Excerpted data >>
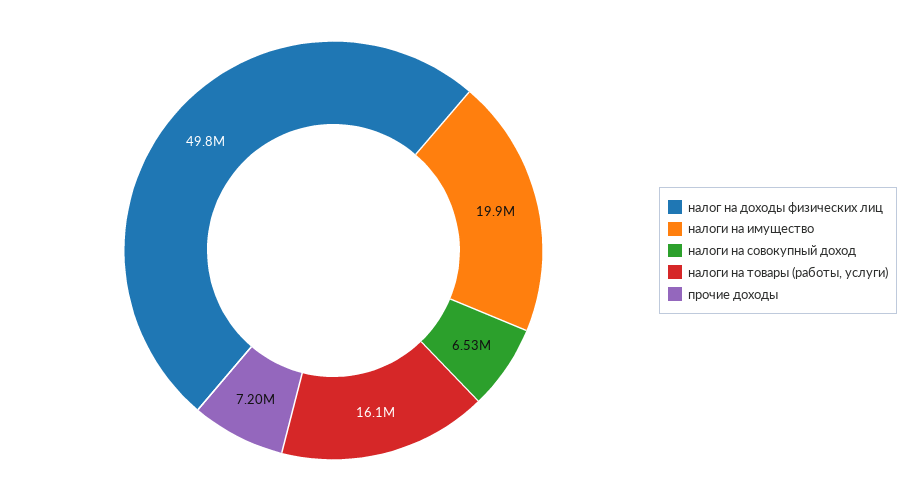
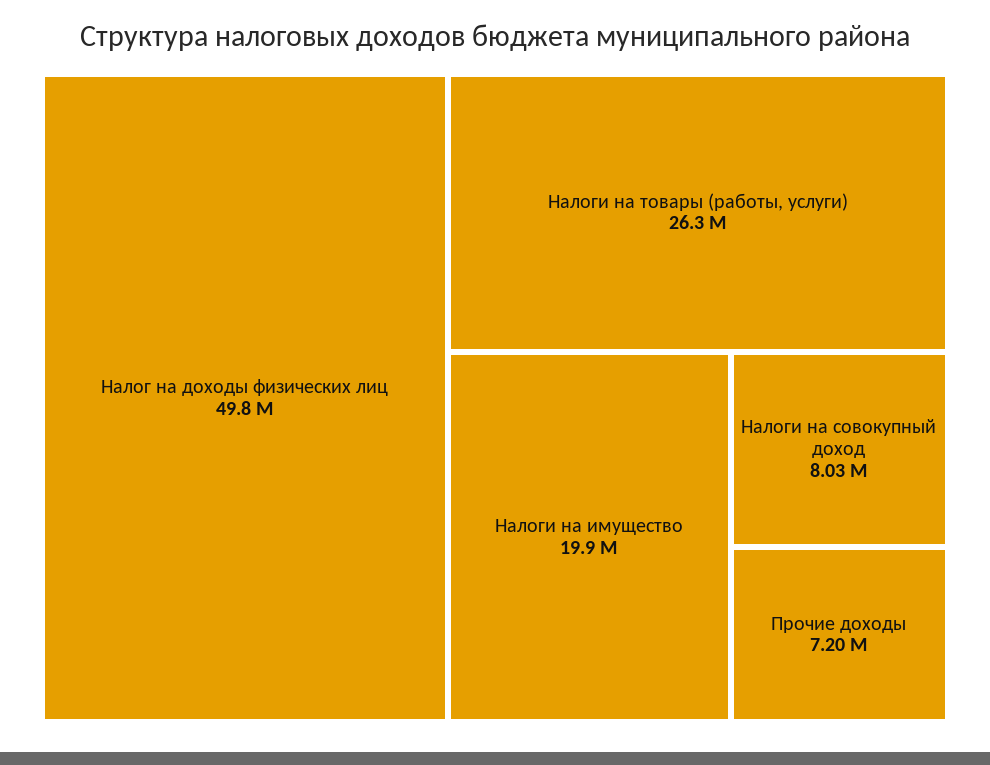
налоги на совокупный доход: 6530000 -> 8030000
налоги на товары (работы, услуги): 16100000 -> 26300000

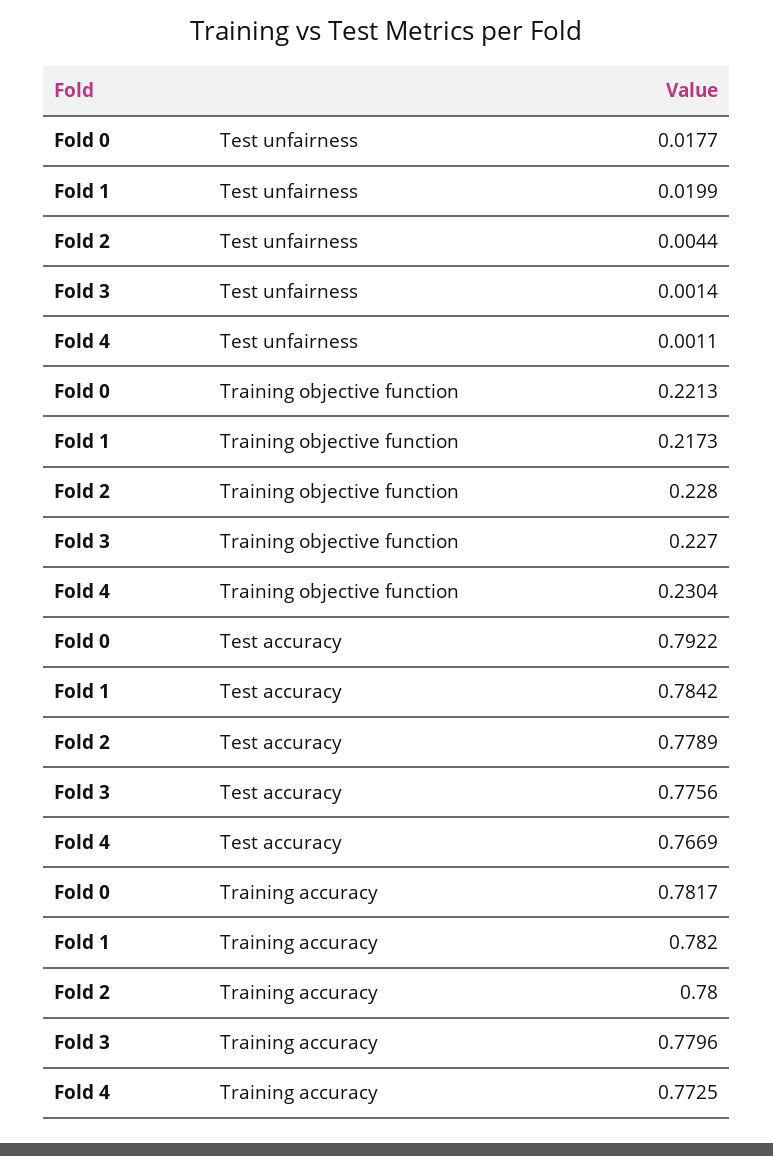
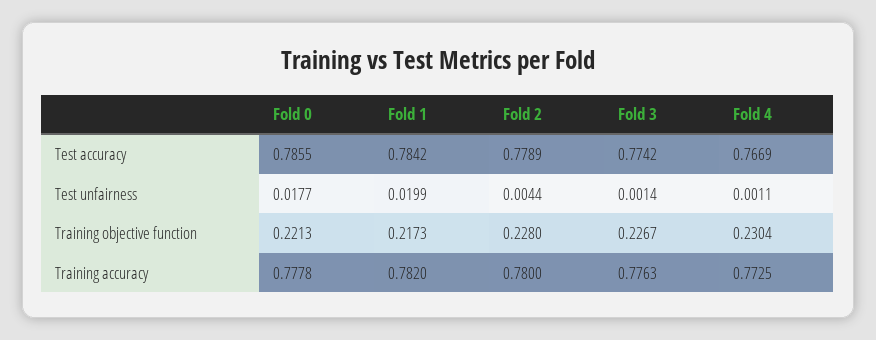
Fold 3, Training objective function: 0.227 -> 0.2267
Fold 0, Test accuracy: 0.7922 -> 0.7855
Fold 3, Test accuracy: 0.7756 -> 0.7742
Fold 0, Training accuracy: 0.7817 -> 0.7778
Fold 3, Training accuracy: 0.7796 -> 0.7763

Exercise goal >>
Your answer should be the lines of the records that include the word "Training".

Solution for this problem >>
Fold 3, Training objective function: 0.227 -> 0.2267
Fold 0, Training accuracy: 0.7817 -> 0.7778
Fold 3, Training accuracy: 0.7796 -> 0.7763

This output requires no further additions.